## Multivariate Statistical Analysis

Instead of considering the intensity distribution at each individual mass value separately, as is the case in univariate statistical analysis, multivariate statistical analysis techniques allow consideration of n mass distributions in n-dimensional space simultaneously. Whereas it is relatively easy to visualize two- or even three-dimensional scatter plots obtained by plotting the intensity distributions at two or three mass values simultaneously, direct visualisation of distributions in higher dimensional space is, of course, impossible. However, as long as the higher dimensional space is metric, calculation of distances between points obeys the same metric laws as calculation of distances in two- or three-dimensional space. Therefore, consider the situation shown in Figure 28, where each of the two points represents the result of a measurement involving the same three parameters, x, y, and z. In terms of Py-MS data, this would correspond to two mass spectra containing masses x, y, and z with the ion intensities for those particular masses plotted along the corresponding axes. Since the values found for each of these parameters are different in the two measurements, the points occupy different positions in three-dimensional space. Obviously, the more different the values measured, the farther apart are the points, and viae versa. Thus, the distance between the points is a numerical expression of the degree of similarity between the multiparameter measurements .

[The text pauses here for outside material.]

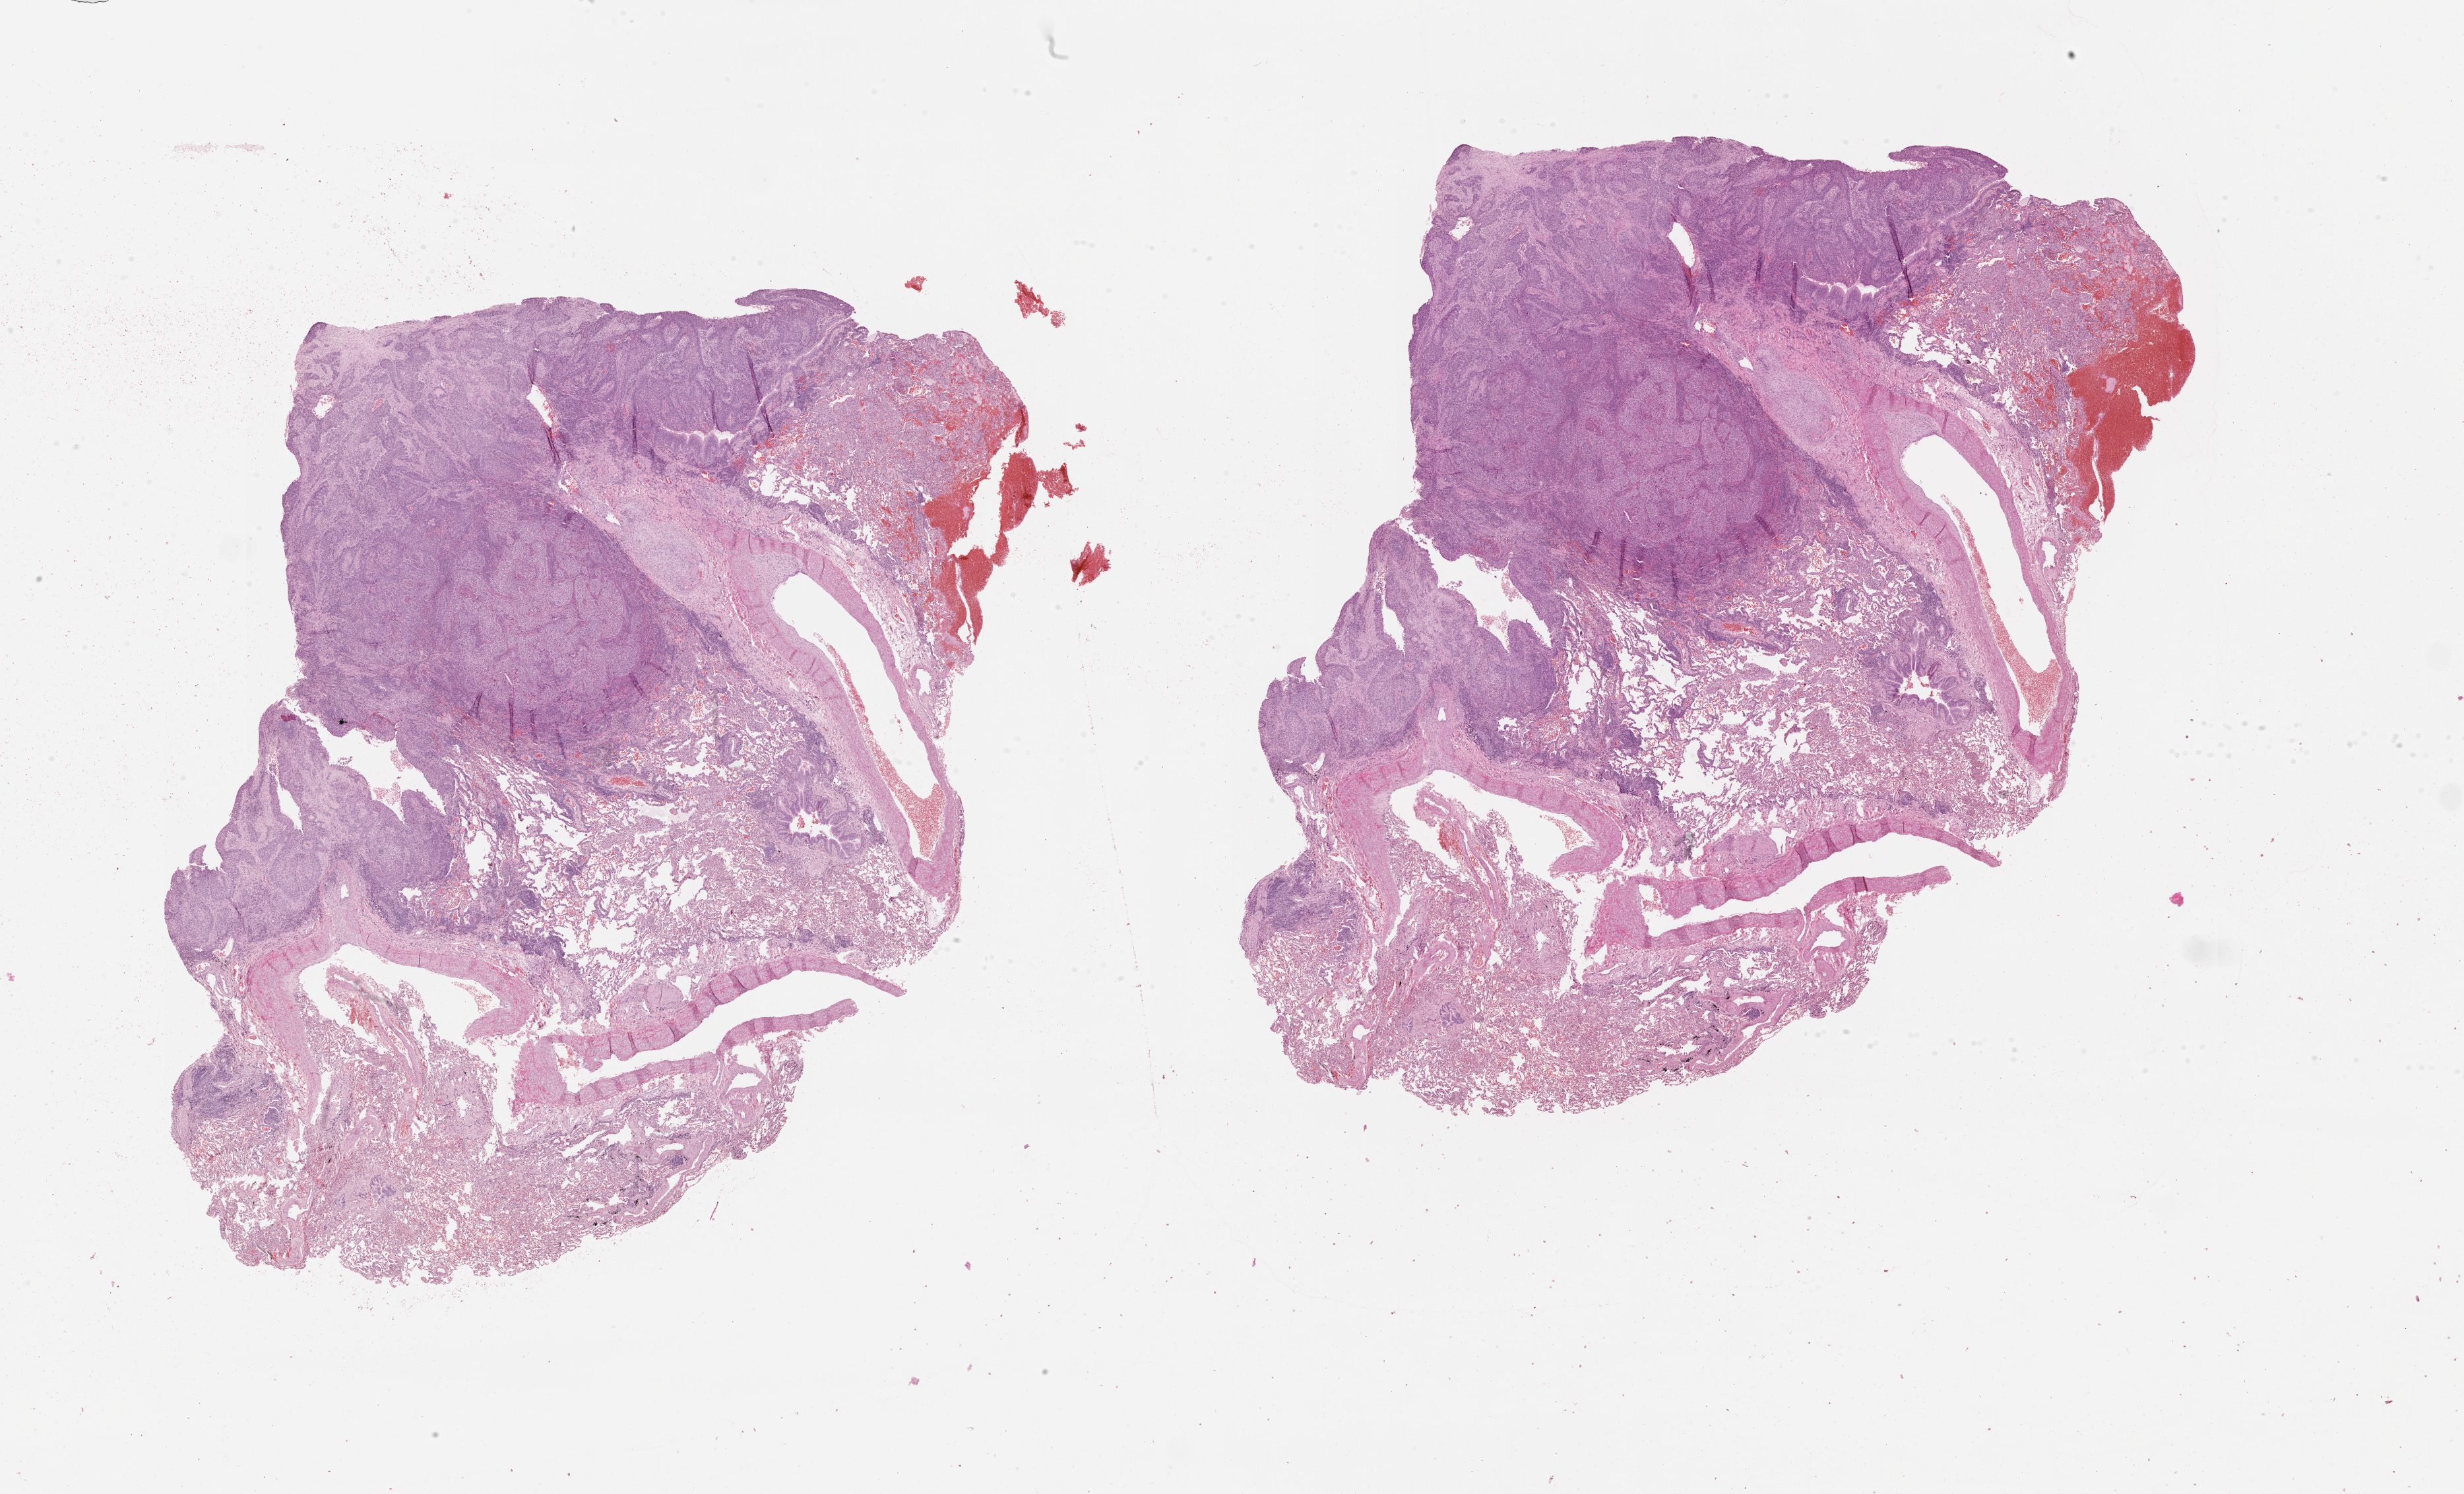
Digitized H&E-stained tissue section (whole slide) — shown as a low-resolution overview of the whole scanned area (about 30.1 x 18.2 mm, slide scanned at 20x); tumour tissue sample, lung. 69-year-old male patient.
Patient diagnosis (cohort enrolment): squamous cell carcinoma (lung).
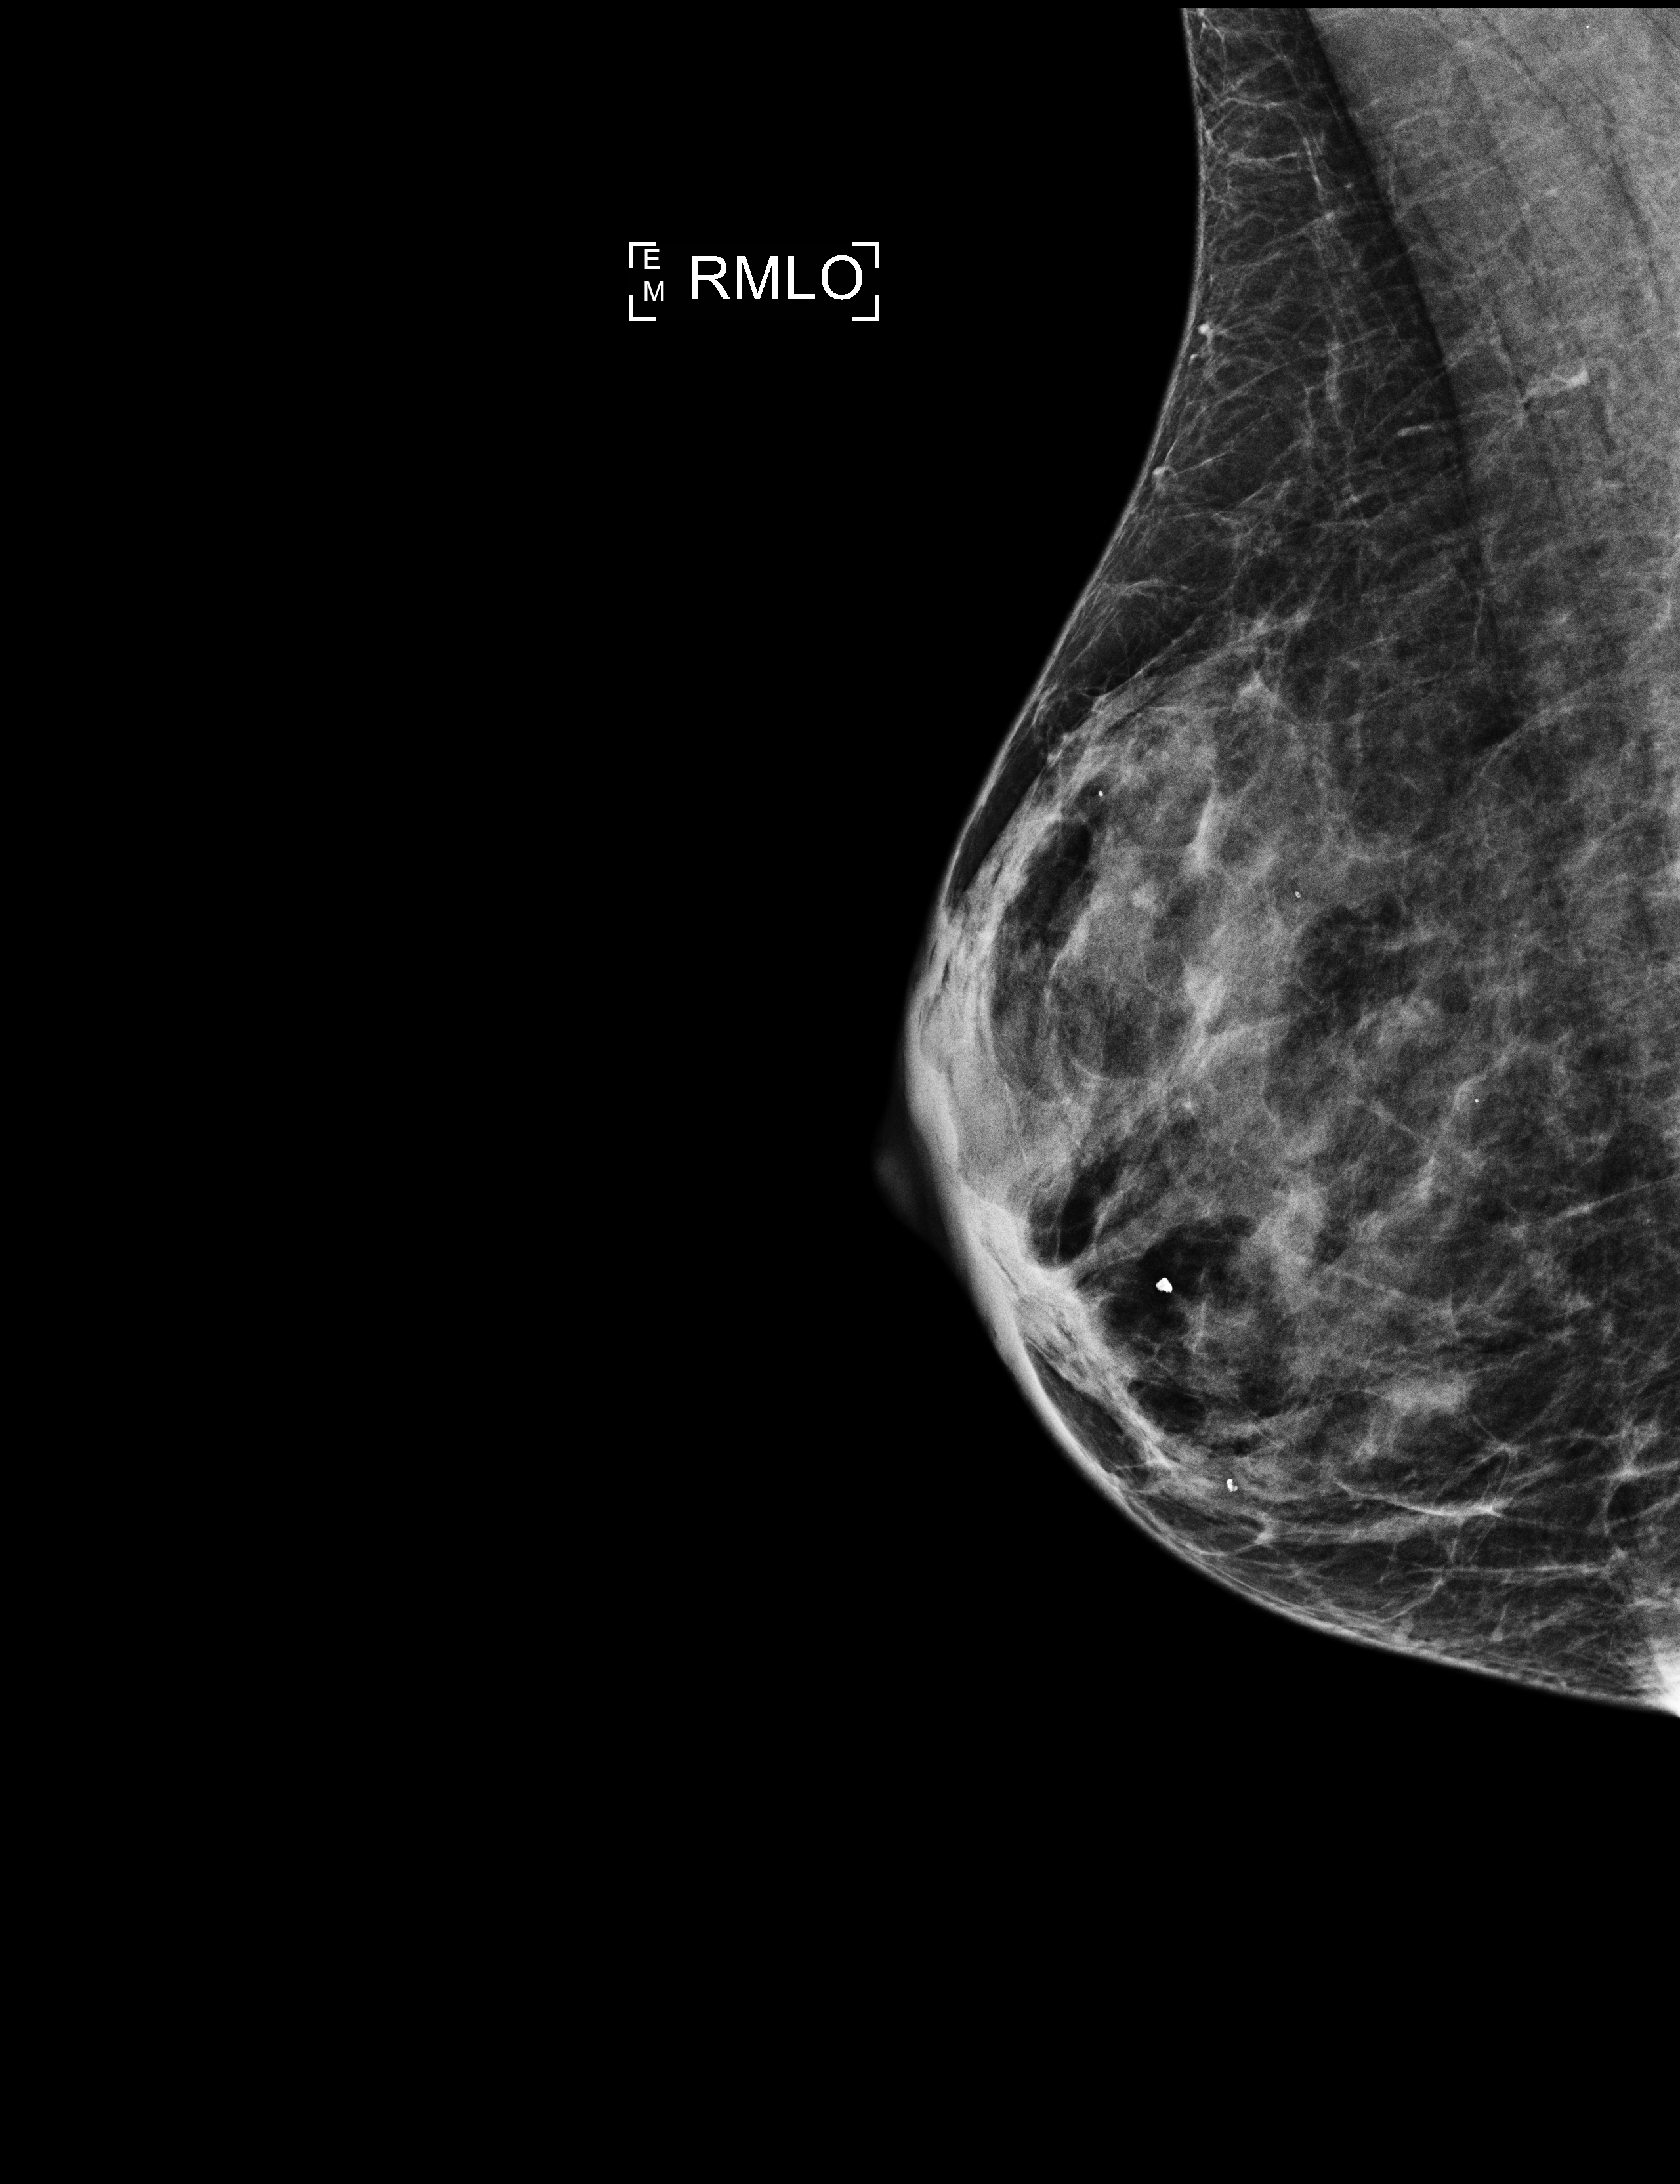
Digital mammogram (FFDM), right breast, MLO view, screening examination, compressed breast thickness 33 mm. Patient: female, 65 years.
Breast density at the screening exam (both breasts): extremely dense (BI-RADS density category d). Final BI-RADS category for the screening round (tomosynthesis exam, both breasts): category 2. Recall: recalled for additional imaging after this screen.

The most direct way of measuring the distance between the points is to calculate the distance along a straight line through both points, the so-called Euclidean distance. A seemingly more complicated way of measuring the distance is to sum the distance when taking the shortest route from one point to another only following lines parallel to one of the three axes, the so-called city block distance (see Figure 28). The attractive property of this distance measurement is that is involves only simple additions and subtractions. Frequently, quadratic and other non-linear functions (e.g. correlation coefficients, standard deviations, chi squared coefficients or generalized Mahalanobis distances) are used to derive distance values (ref. 132). All of these functions are generally referred to as "similarity coefficients".